Not Your Run of the Mill Queer Romance: LGBT+ cinema is currently at a crossroads. Studios have recently discovered that marginalized stories often generate buzz and, as a result, can be quite lucrative. However, far too often these films are held to lower standards of quality merely because of the presence of queer characters. Already, tropes and cliches have arisen in the lesbian romance sub-genre; whether it’s gratuitous softcore porn sex scenes that last five minutes too long, the film concluding in a tragic suicide, the straight married woman falling for her lesbian florist, carpenter, teacher, boss; the list is never-ending. This was a film I went into praying it would land closer to the Carol end of the spectrum than the Below Her Mouth end of the spectrum; I left the film feeling so insanely relieved. This film goes far and beyond simply being a love story, it is an expert character study from multiple angles. As previously stated, Dovid’s plotline is an extremely unexpected point of interest within this film. Not only does his character struggle in the grips of a love triangle, but this is a love triangle that threatens to disrupt his memories of childhood friendship, his ultimate goal of becoming the Rav, humiliation within his community, and losing the love of his life; most importantly it portrays these stakes without belittling the stakes of all three characters. The film expertly navigates their dynamic and leaves the audience with even more questions than just will they, won’t they?

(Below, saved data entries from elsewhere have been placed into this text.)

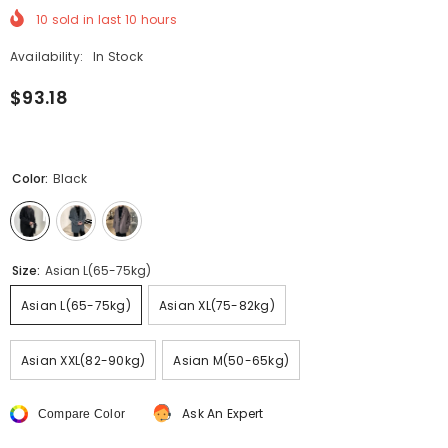
10
sold in last
10
hours
Availability:
In Stock
$93.18
Color:
Black
Size:
Asian L(65-75kg)
Asian L(65-75kg)
Asian XL(75-82kg)
Asian XXL(82-90kg)
Asian M(50-65kg)
Ask An Expert
Compare Color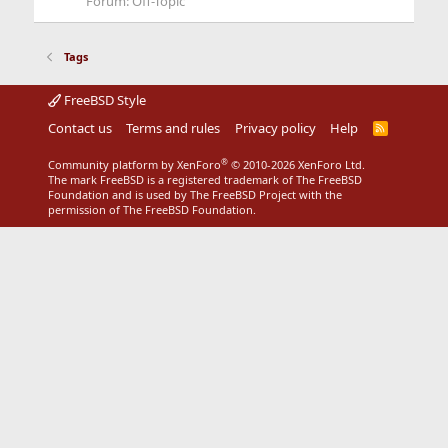
Forum:
Off-Topic
Tags
FreeBSD Style
Contact us
Terms and rules
Privacy policy
Help
R
S
S
®
Community platform by XenForo
© 2010-2026 XenForo Ltd.
The mark FreeBSD is a registered trademark of The FreeBSD
Foundation and is used by The FreeBSD Project with the
permission of The FreeBSD Foundation.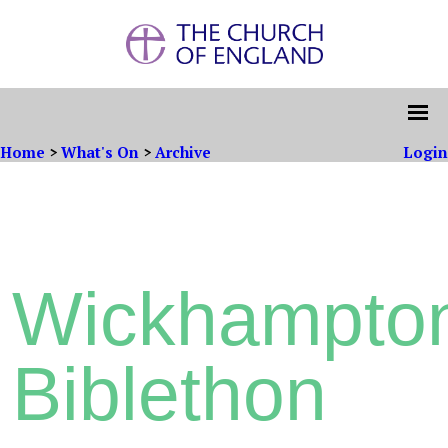
Home
>
What's On
>
Archive
Login
Wickhampto
Biblethon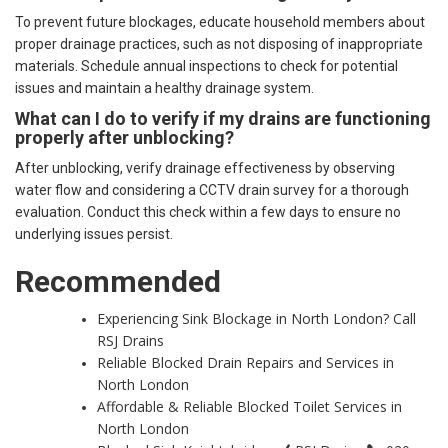
To prevent future blockages, educate household members about
proper drainage practices, such as not disposing of inappropriate
materials. Schedule annual inspections to check for potential
issues and maintain a healthy drainage system.
What can I do to verify if my drains are functioning
properly after unblocking?
After unblocking, verify drainage effectiveness by observing
water flow and considering a CCTV drain survey for a thorough
evaluation. Conduct this check within a few days to ensure no
underlying issues persist.
Recommended
Experiencing Sink Blockage in North London? Call
RSJ Drains
Reliable Blocked Drain Repairs and Services in
North London
Affordable & Reliable Blocked Toilet Services in
North London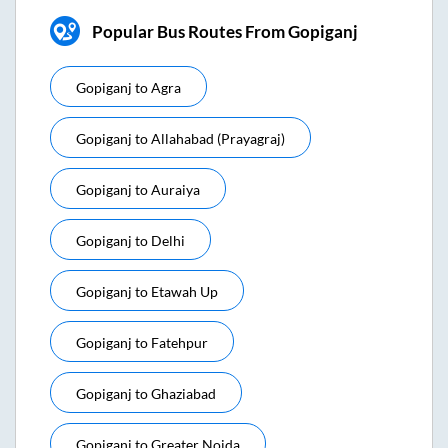
Popular Bus Routes From Gopiganj
Gopiganj
to
Agra
Gopiganj
to
Allahabad (prayagraj)
Gopiganj
to
Auraiya
Gopiganj
to
Delhi
Gopiganj
to
Etawah Up
Gopiganj
to
Fatehpur
Gopiganj
to
Ghaziabad
Gopiganj
to
Greater Noida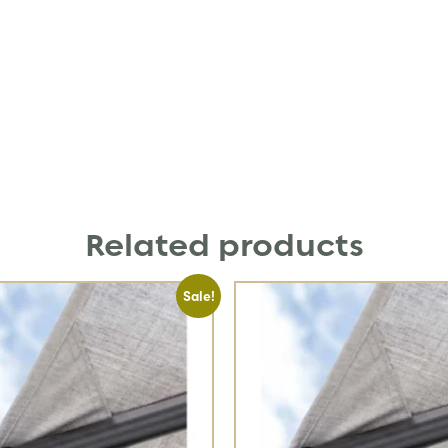
Related products
Sale!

A Slow Burn Isn’t Always a Bad Thing: This film has a very, very slow burn but this isn’t necessarily a bad thing. This is a slow burn that allows for all of the aforementioned to occur so seamlessly, most of the films outcomes feel earned and fit into the sequence of narrative, we empathize with all characters involved and understand their motivations deeply. The chemistry between Ronit and Esti also has quite a bit to owe to the pacing and editing of this film. Lelio offers audiences only small moments and resultingly, each of these small moments carries with them immense weight. When the two finally do confront each other, Lelio has audiences fidgeting in their seats, the desire for the two to finally embrace is practically enough to have audiences cheering as their lips meet for the very first time; as if watching a game of super gay football.
Disobedience is LGBT+ cinema done right. It does not rely on the sexuality of its characters to be the only interesting feature of it, and instead, offers audiences a rich tale centered on faith, friendship, and what it means to be truly free.